- **Extrait fourni**
- - -

Le génocide d’Israël à Gaza est lié à cette histoire de guerre.

 

Viva Palestina

« La tactique, la façon d’opérer ont été les mêmes », a déclaré Roxana Gramajo, une activiste ladina et oratrice lors des marches propalestiniennes au Guatemala.

Mais « le monde change », a-t-elle dit à The Electronic Intifada, de sorte que « nous devons continuer d’appliquer des pressions, des boycotts, de procéder à des dénonciations publiques ». Après tout, « c’est toujours Israël qui porte le drapeau. »

Catherin Chomalí Kokaly, une activiste et femme d’affaires palestino-chilienne qui vit au Guatemala depuis 1992, s’est dite d’accord.

« La connexion entre le génocide à Gaza et celui des populations autochtones au Guatemala, c’est un fournisseur d’armes commun : l’État sioniste d’Israël, qui tire profit des guerres et de la mort. »

Lors d’une manifestation récente en commémoration de la Nakba de 1948, cette connexion a également été évoquée à juste titre par Francisco Sanchez, de l’organisation Colectivo Hijos Guatemala (Enfants collectifs du Guatemala), dans une interview accordée à Hispan TV.

 

Street-art à Guatemala City, le 27 juin. On peut lire « Non au génocide », « Pas d’intervention américaine » et « nous n’oublions pas. » Œuvre originale par @tallerlaparresia (Photo : CPR Urbana)

Colectivo Hijos a été fondé en 1999, quelques années après la signature de l’accord de paix de 1996.

« Nous nous sommes organisés nous-mêmes parce que nous étions des enfants et des proches, et des gens également liés à la lutte révolutionnaire, a déclaré Sanchez, qui s’identifie comme Mestizo, à The Electronic Intifada. « Nous nous sommes organisés afin de réclamer une clarification sur ce qu’étaient devenus nos proches. »

Concernant le soutien de Colectivo Hijos à la libération palestinienne, il a expliqué : « Israël était pleinement impliqué ici [au Guatemala] dans la mise en œuvre du génocide. » En ce sens, a-t-il poursuivi, « nous avons un lien historique qui nous unit au peuple palestinien ».

« Nous espérons d’une certaine façon, et même maintenant, dans le contexte actuel, de continuer de travailler et de renforcer le processus [de connexion] afin de poursuivre ces véritables processus de libération pour les gens. »

Outre le fait de protester contre le génocide, il a déclaré : « Nous demandons aujourd’hui le retour de l’ambassade du Guatemala à Tel-Aviv. »

Les actes de solidarité avec les Palestiniens sont essentiels, comme l’a fait remarquer Chomalí Kokaly : « Je ne sais pas ce qui est le plus fort : l’ambition sans limite de dirigeants absurdes et dérangés, ou le silence de ceux qui peuvent toujours changer l’histoire du monde. »

- - -

- **Consigne de travail 1**
Résumez l'extrait ci-dessus en deux phrases.
- **Consigne de travail 2**
Reproduisez fidèlement le passage de l'extrait ci-dessus, en commençant à « Street-art à Guatemala » et en terminant à « (Photo : CPR Urbana) ».

- **Informations fournies**
- - -

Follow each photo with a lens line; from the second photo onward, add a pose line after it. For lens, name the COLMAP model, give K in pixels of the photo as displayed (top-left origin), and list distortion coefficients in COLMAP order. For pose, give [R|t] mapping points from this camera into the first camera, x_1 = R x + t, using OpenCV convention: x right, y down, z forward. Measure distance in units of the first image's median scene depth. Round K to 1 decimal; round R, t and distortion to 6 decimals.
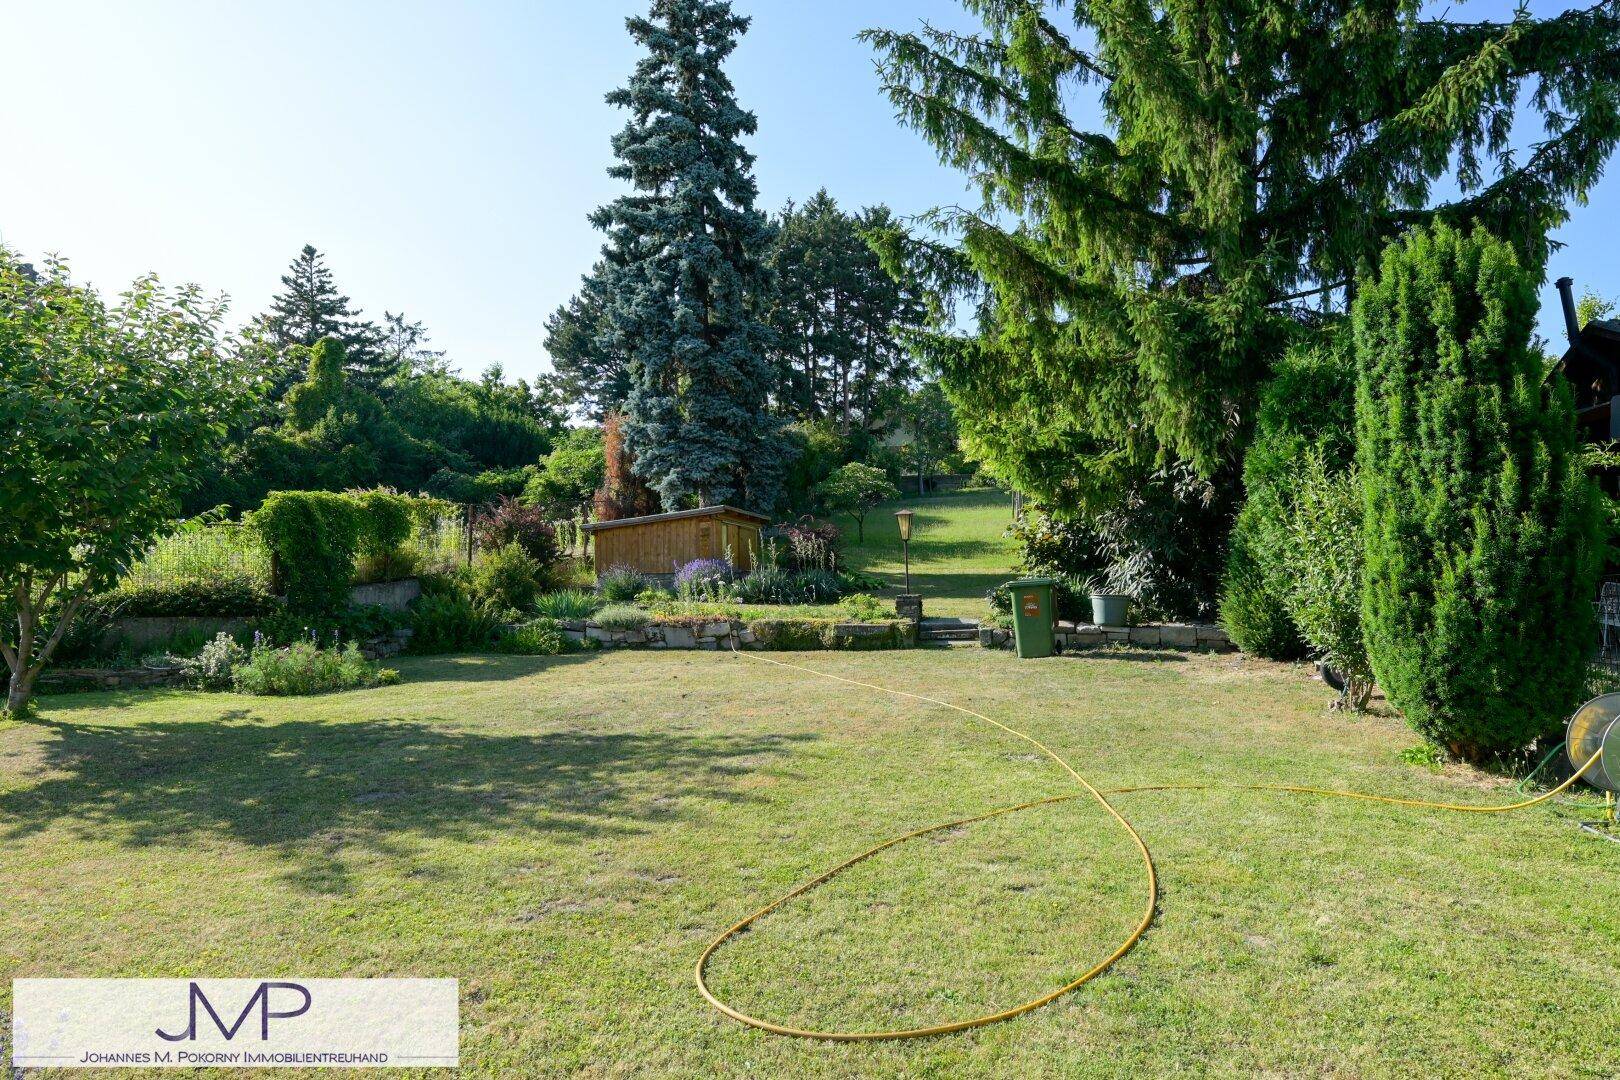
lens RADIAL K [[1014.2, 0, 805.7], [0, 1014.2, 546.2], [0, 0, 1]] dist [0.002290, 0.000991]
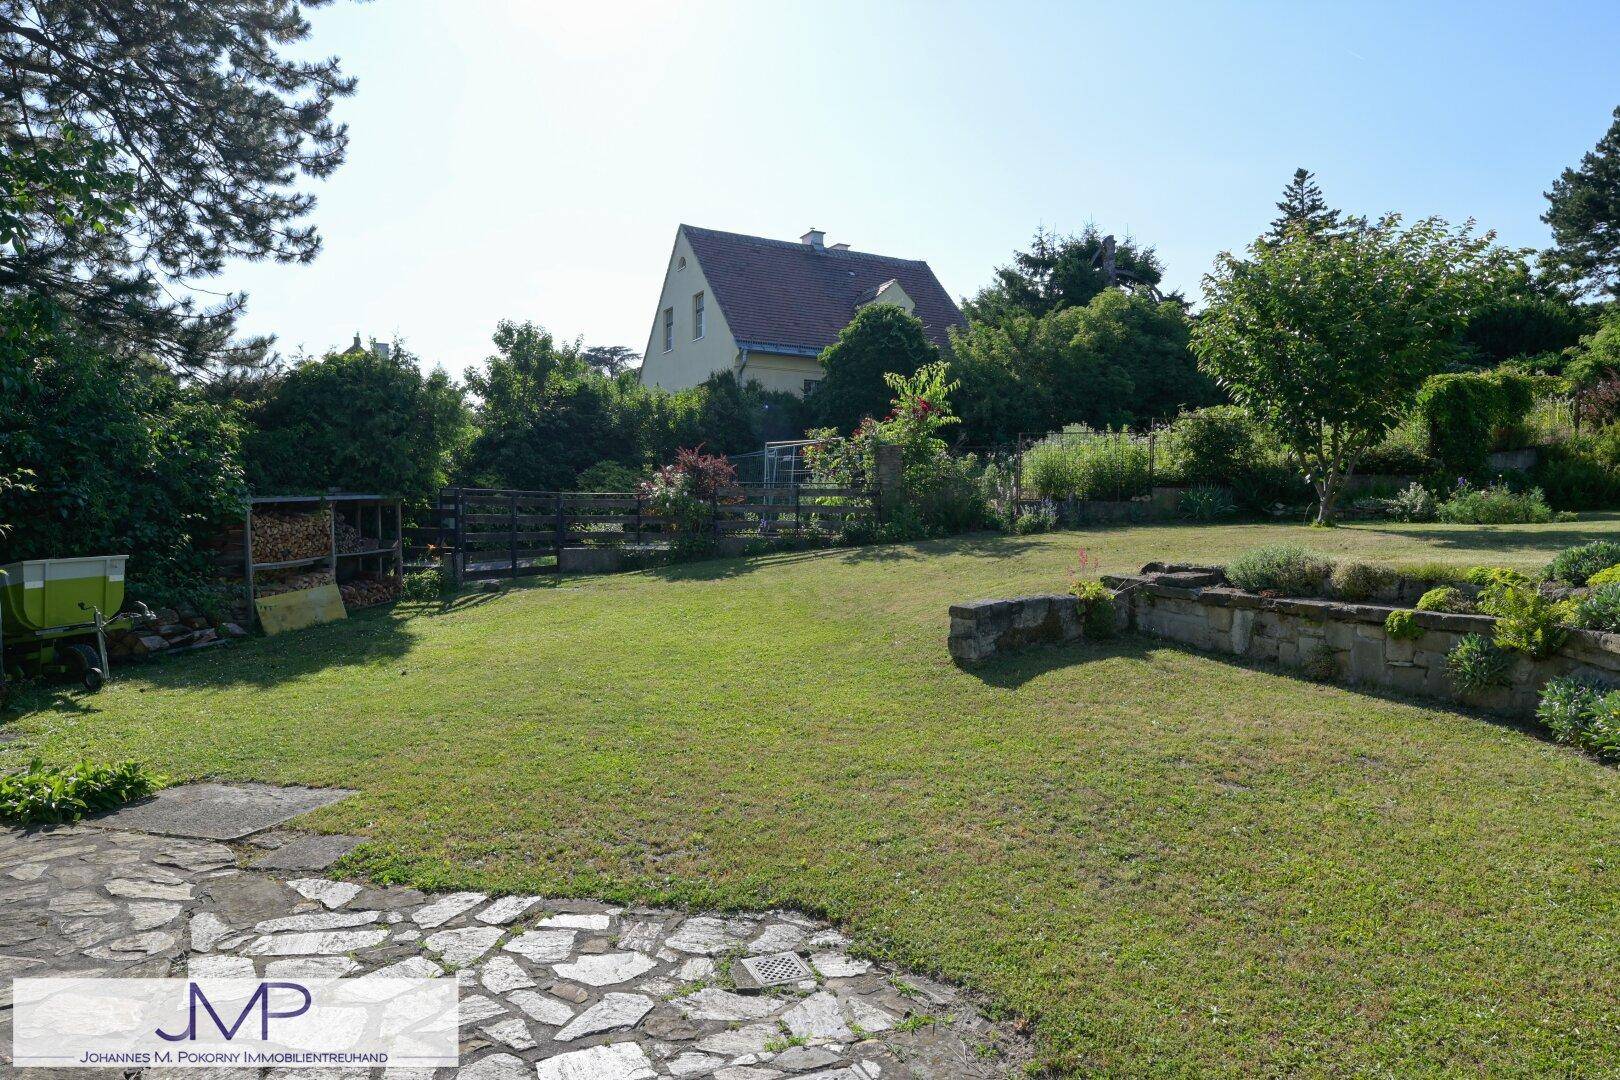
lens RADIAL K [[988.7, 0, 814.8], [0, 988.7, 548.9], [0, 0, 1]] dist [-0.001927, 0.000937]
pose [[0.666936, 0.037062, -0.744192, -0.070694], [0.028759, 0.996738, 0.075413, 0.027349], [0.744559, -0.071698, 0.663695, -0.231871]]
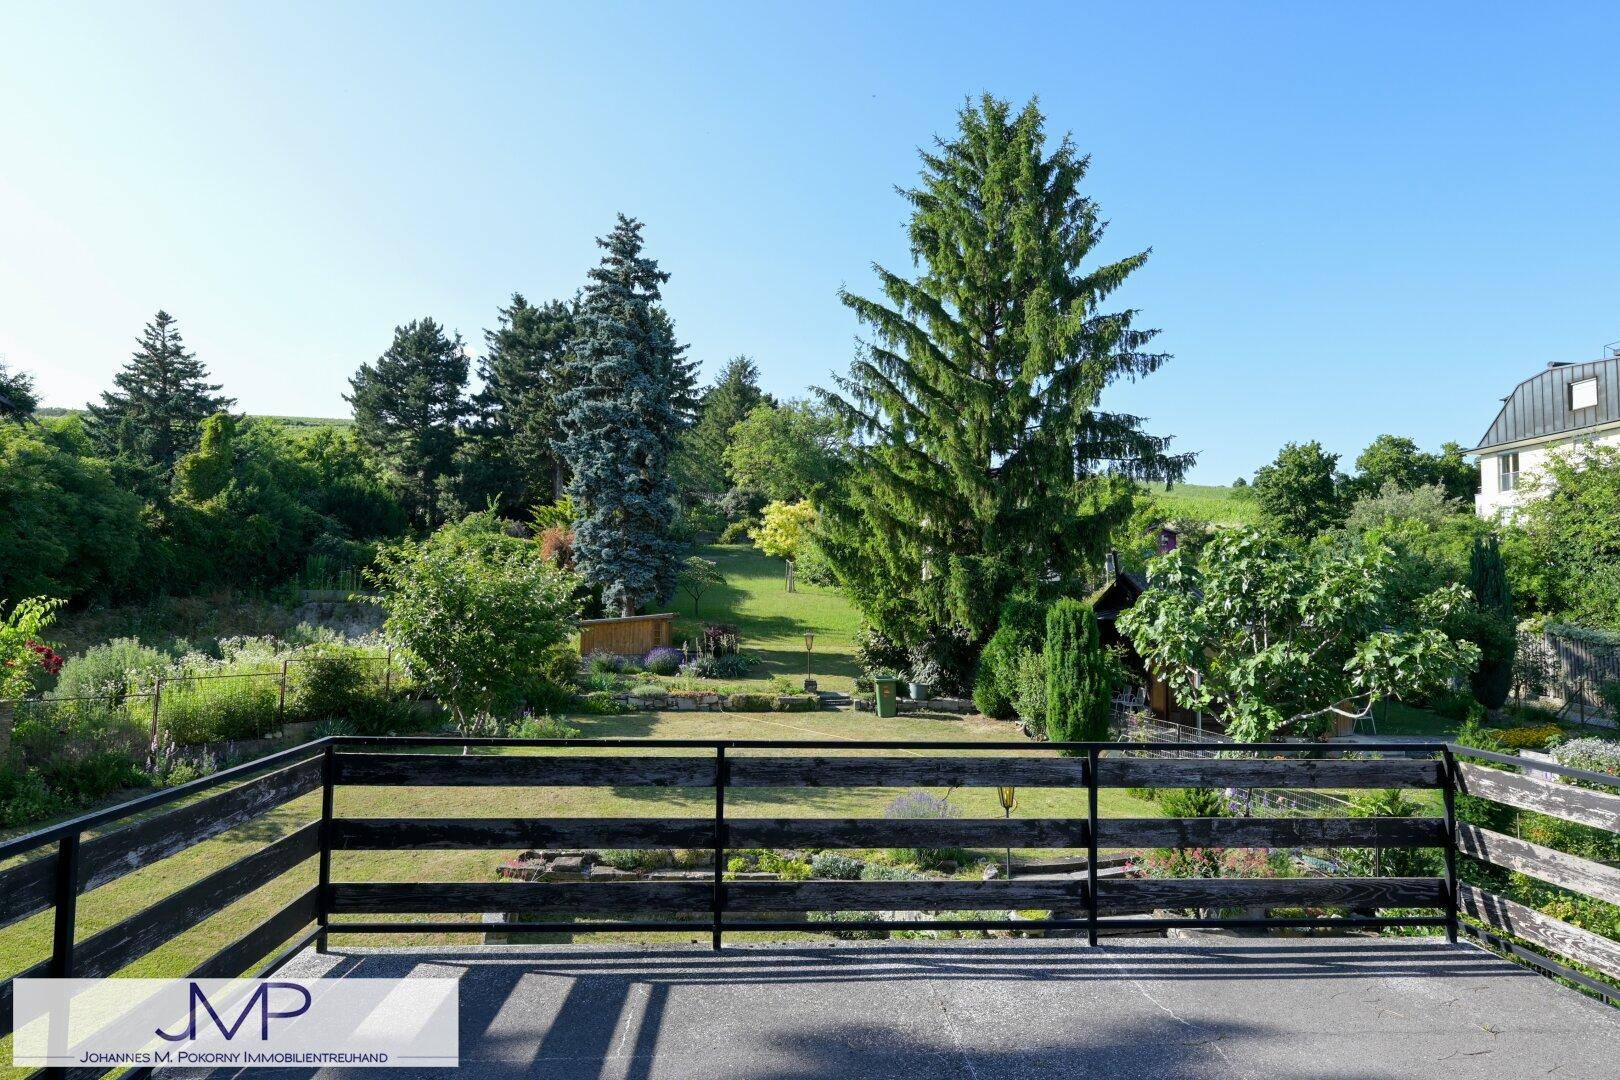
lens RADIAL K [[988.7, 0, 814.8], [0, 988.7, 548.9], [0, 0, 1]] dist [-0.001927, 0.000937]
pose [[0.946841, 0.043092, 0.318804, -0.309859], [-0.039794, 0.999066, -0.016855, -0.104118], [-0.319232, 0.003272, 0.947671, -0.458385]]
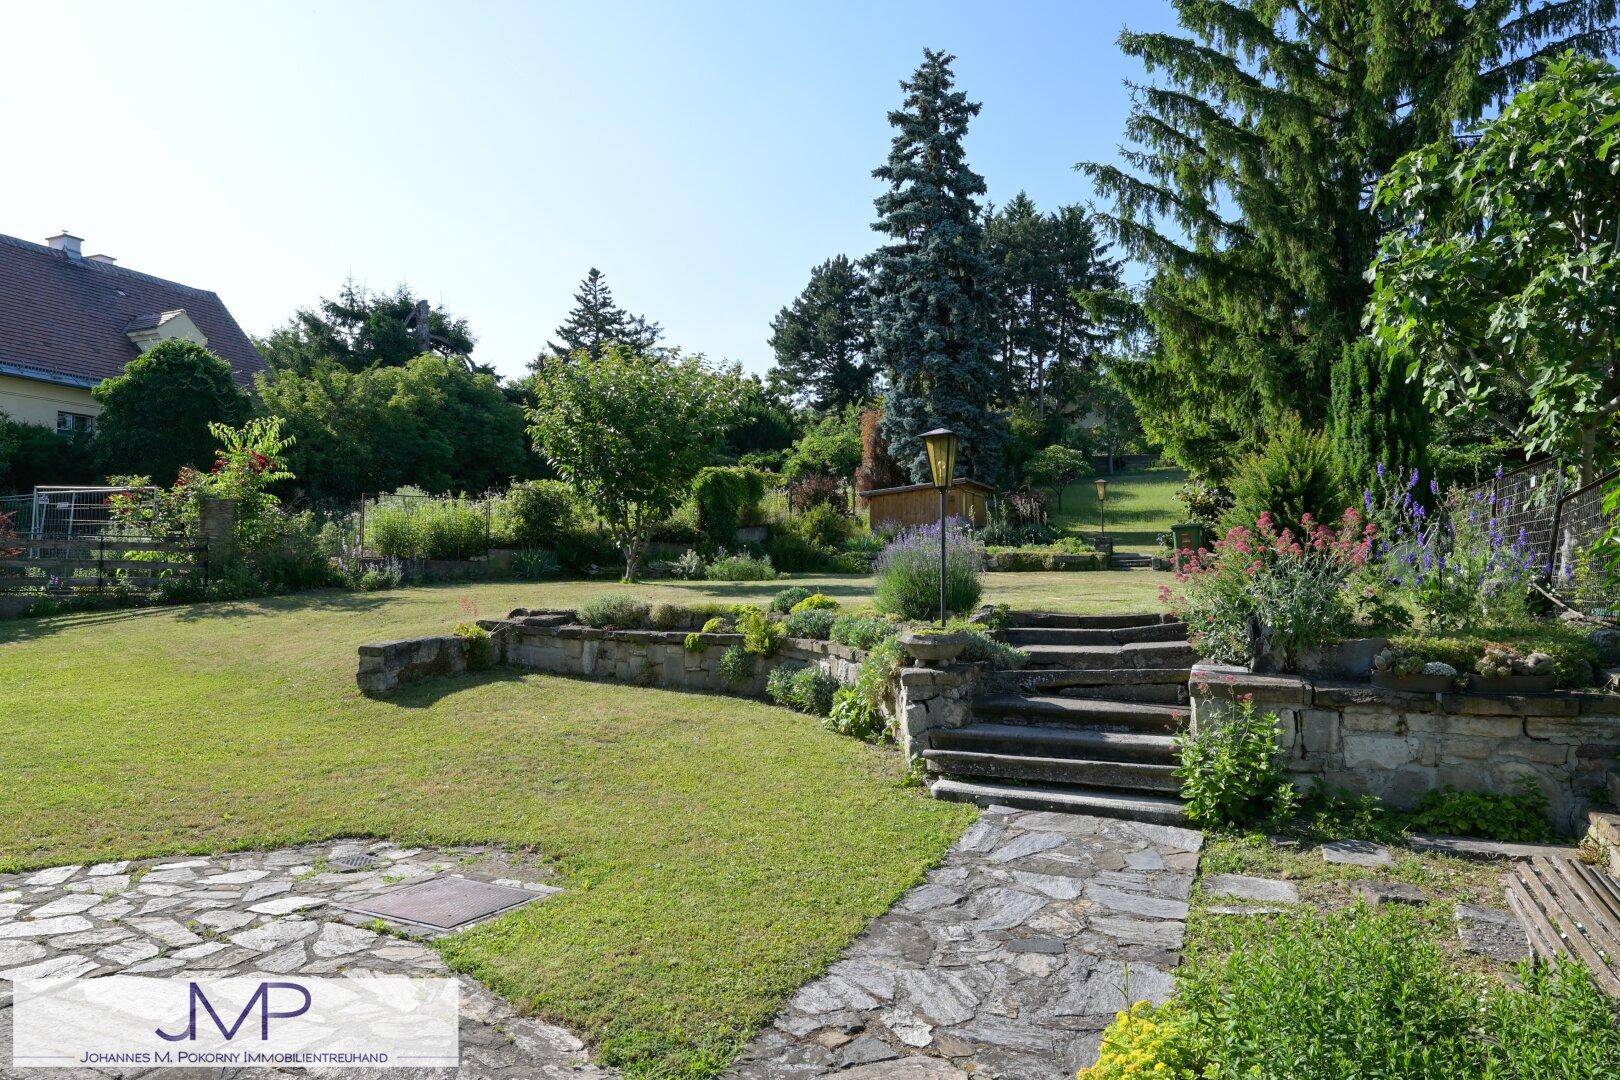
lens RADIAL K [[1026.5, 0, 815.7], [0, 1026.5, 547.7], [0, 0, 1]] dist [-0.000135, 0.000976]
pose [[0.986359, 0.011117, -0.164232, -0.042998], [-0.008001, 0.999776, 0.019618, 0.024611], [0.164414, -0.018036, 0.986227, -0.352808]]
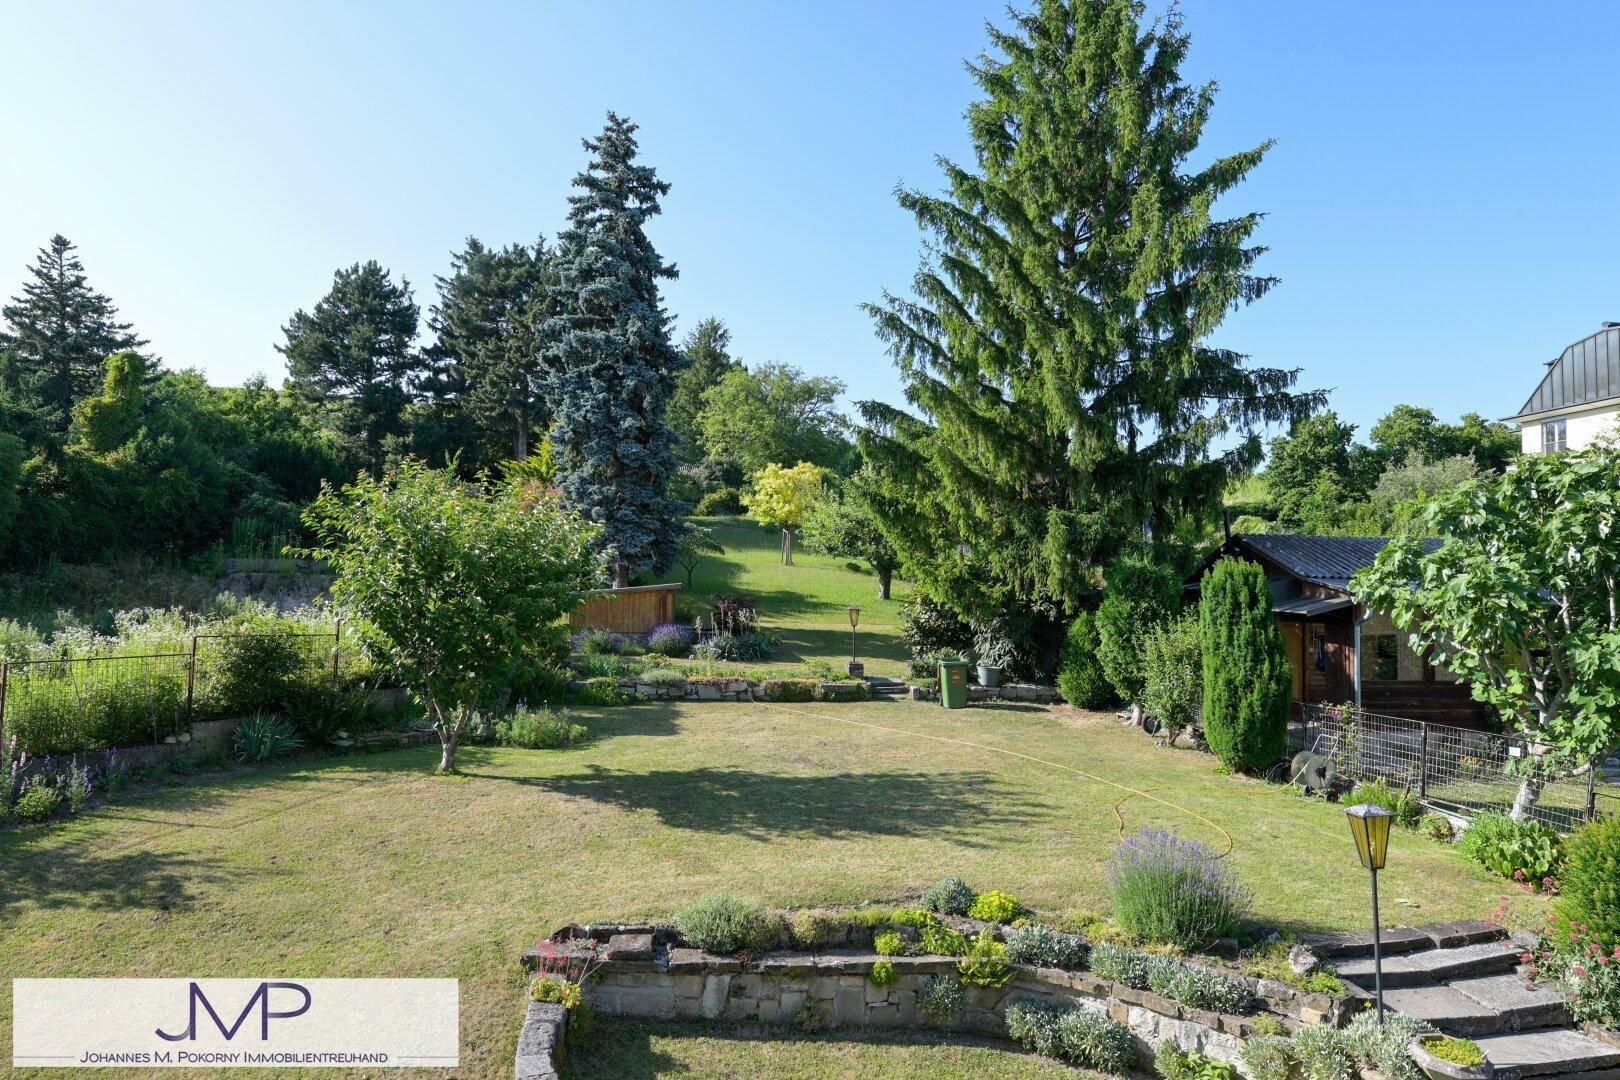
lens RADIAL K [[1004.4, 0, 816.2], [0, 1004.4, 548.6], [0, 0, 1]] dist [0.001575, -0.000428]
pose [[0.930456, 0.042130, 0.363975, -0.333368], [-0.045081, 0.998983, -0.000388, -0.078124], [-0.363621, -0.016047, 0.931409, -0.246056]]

- - -

- **Espace de réponse 1**
Roxana Gramajo affirme que la tactique a été la même à Gaza et au Guatemala, et Catherin Chomalí Kokaly relie le génocide à Gaza à celui des populations autochtones au Guatemala par un fournisseur d'armes commun, Israël. Francisco Sanchez, du Colectivo Hijos fondé en 1999, évoque un lien historique qui unit son organisation au peuple palestinien et demande le retour de l'ambassade du Guatemala à Tel-Aviv.

- **Espace de réponse 2**
Street-art à Guatemala City, le 27 juin. On peut lire « Non au génocide », « Pas d’intervention américaine » et « nous n’oublions pas. » Œuvre originale par @tallerlaparresia (Photo : CPR Urbana)